Gleicher Motor wie in der Ariane-6-Rakete

Die Vega-C kann Forschungssatelliten in die Erdumlaufbahn tragen, die nicht die viel größere Ariane-Rakete brauchen. Beim Erstflug ist aus Vorsichtsgründen nur der kleine italienische Satellit LARES-2 an Bord. Er soll einen speziellen Effekt der Allgemeinen Relativitätstheorie genau untersuchen. Hinzu kommen noch einige Cubesats, also Minisatelliten. Der erfolgreiche Erstflug der Vega-C-Rakete hat erhebliche Auswirkungen auf Europas Arbeitspferd, die neue Ariane-6-Rakete, die im nächsten Jahr zum Jungfernflug abheben soll, betont der Leiter des Vega-Programms Giorgio Tumino:
„Der neue Raketenmotor P120C fliegt in beiden Raketen, sowohl in der neuen Vega als auch in der neuen Ariane. Damit bündeln wir Ressourcen und machen die Raketen günstiger und wettbewerbsfähiger.
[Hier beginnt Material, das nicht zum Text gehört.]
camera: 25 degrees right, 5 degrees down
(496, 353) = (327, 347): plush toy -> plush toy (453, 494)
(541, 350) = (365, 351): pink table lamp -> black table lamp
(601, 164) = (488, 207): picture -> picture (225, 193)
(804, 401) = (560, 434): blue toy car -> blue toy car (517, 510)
Der Motor kommt in der Hauptstufe der Vega-C zum Einsatz und in den Zusatzraketen der Ariane 6.“
Die Ariane-6 wird je nach Konfiguration zwei oder vier kleine Zusatzraketen nutzen, die seitlich montiert sind – Fachleute sprechen von Boostern. Die Nervosität war entsprechend hoch: Nach dem erfolgreichen Start ist nun aber auch die Ariane-6 ein Stück weiter.
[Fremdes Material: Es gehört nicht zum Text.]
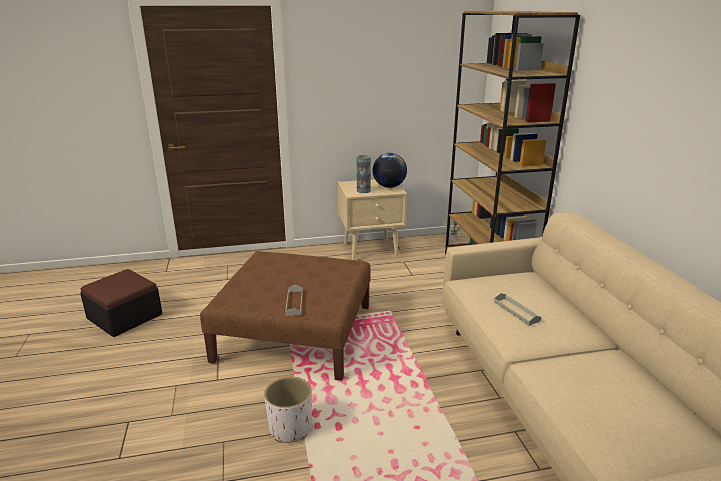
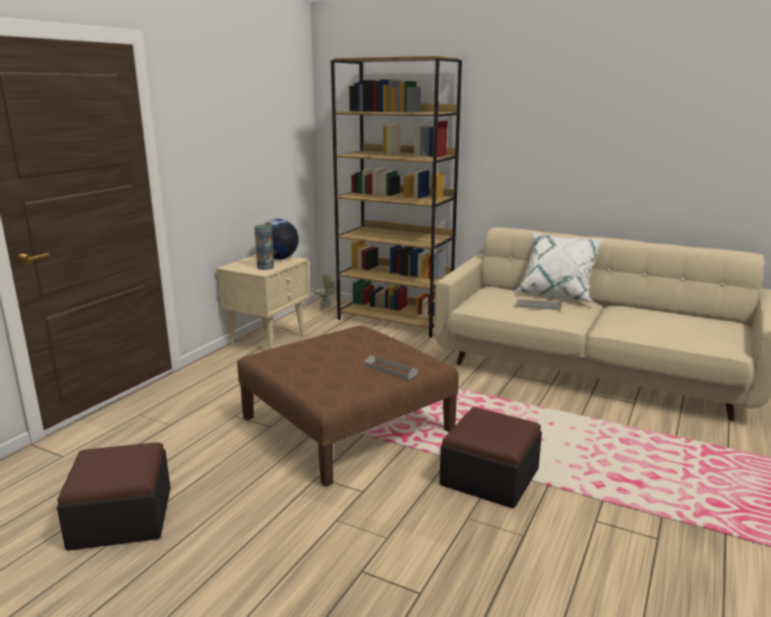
camera: 50 degrees left, 5 degrees down
(291, 428) = (489, 477): white planter -> ottoman
(573, 310) = (557, 295): none -> white pillow

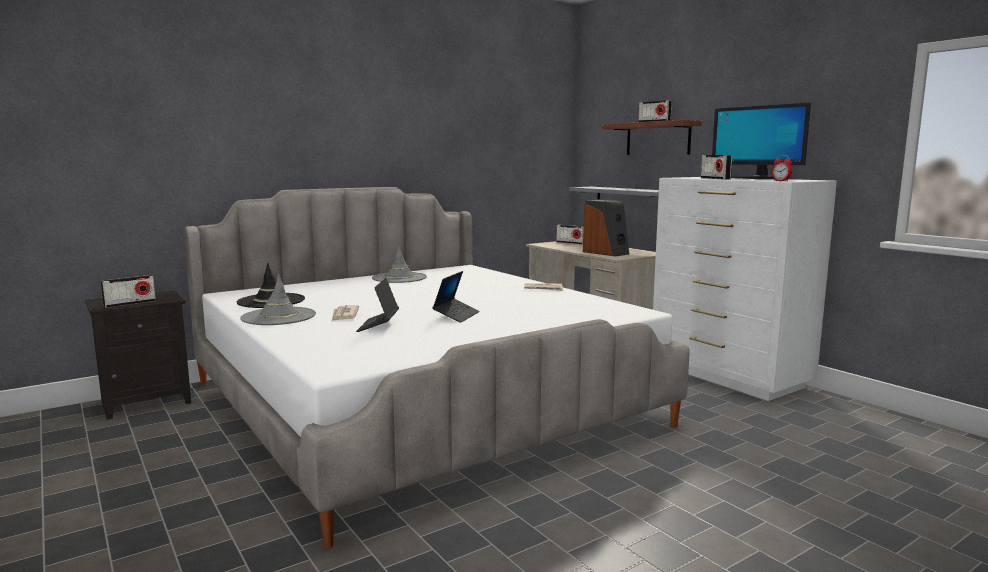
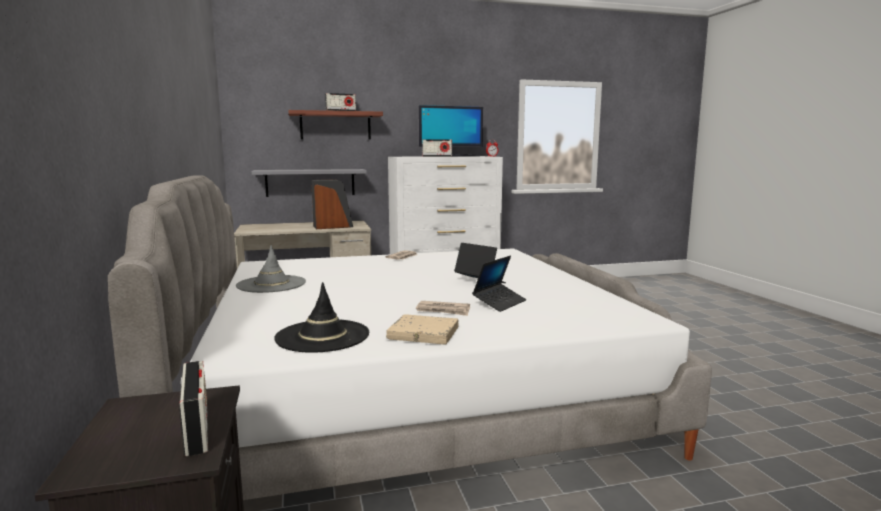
camera: 70 degrees left, 0 degrees up
(278, 317) = (423, 334): grey hat -> beige book
(378, 325) = (499, 303): laptop -> laptop turned 75 degrees counterclockwise
(570, 243) = (260, 226): radio -> none

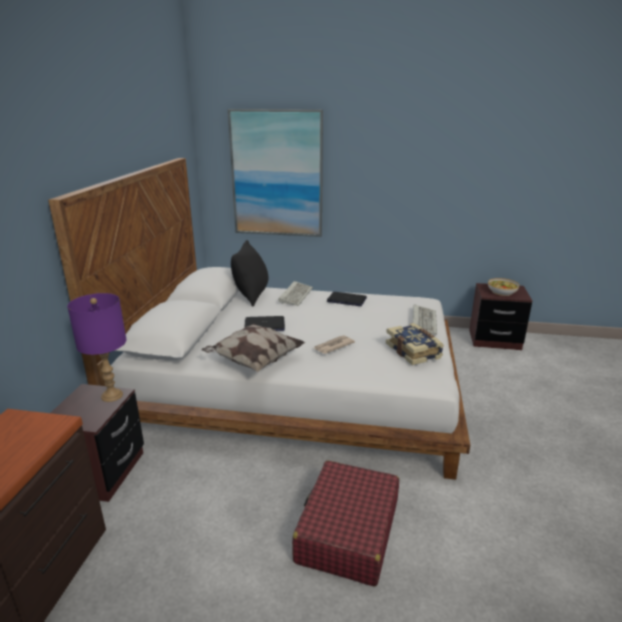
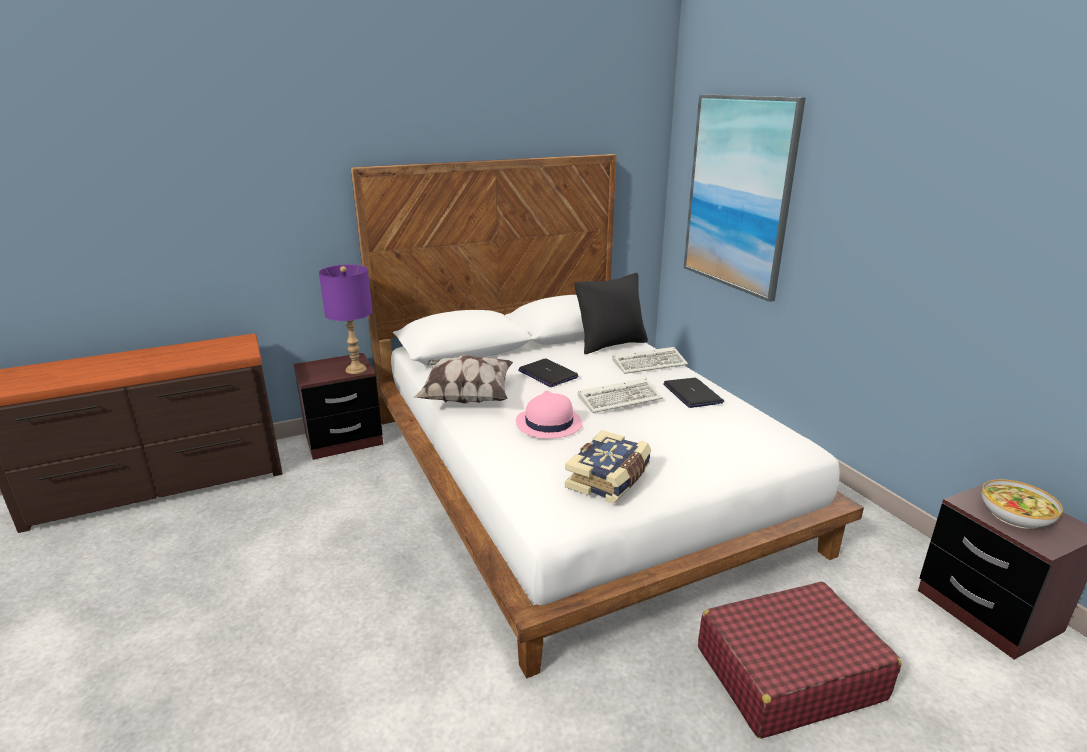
camera: 55 degrees right, 0 degrees up
(333, 346) = (548, 423): newspaper -> pink hat
(347, 532) = (361, 613): red suitcase -> red suitcase (788, 673)
(423, 321) = (720, 463): keyboard -> keyboard (621, 398)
Vega C soll den Space Rider ins All bringen

Wäre beim Start der Vega-C mit der Hauptstufe etwas schief gegangen, so hätte dies beide Raketen betroffen. Stefano Bianchi freut sich nun auf künftige Missionen für Europas neue Kleinrakete:
“Wir haben das wunderbare Projekt Space Rider. 2014 haben wir dieses unbemannte Raumschiff mit der alten Vega getestet. In etwa zwei Jahren kann die Vega-C den Space Rider ins All tragen. Dieses Fahrzeug kreist einige Zeit um die Erde, tritt dann wieder in die Atmosphäre ein und landet an einem Gleitschirm in Kourou. Mit dem Space Rider sind verschiedene Missionen denkbar: Man kann damit Experimente in die Schwerelosigkeit bringen, Weltraummüll einsammeln oder Satelliten betanken.”
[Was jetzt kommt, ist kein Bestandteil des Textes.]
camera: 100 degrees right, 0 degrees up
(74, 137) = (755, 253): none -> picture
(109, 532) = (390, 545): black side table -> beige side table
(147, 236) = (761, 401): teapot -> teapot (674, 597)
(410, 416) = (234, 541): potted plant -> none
Der Space Rider wird eine Art Minishuttle, das ohne Besatzung im All unterwegs ist. Das acht Meter lange Raumschiff soll Europa regelmäßige Touren in die Erdumlaufbahn ermöglichen. Doch die Freude auf die Vega-C ist bei der ESA nicht ungetrübt: Denn in der Oberstufe befindet sich ein Raketenmotor einer Firma aus Dnipro in der Ukraine.
Für die ersten Vega-Flüge sind bereits genügend Motoren geliefert, doch die ESA sucht händeringend nach Ersatz, falls künftige Lieferungen kriegsbedingt ausfallen – auf die Vega-C soll daher schon bald die Vega-E folgen, eine Version ohne Motoren aus der Ukraine.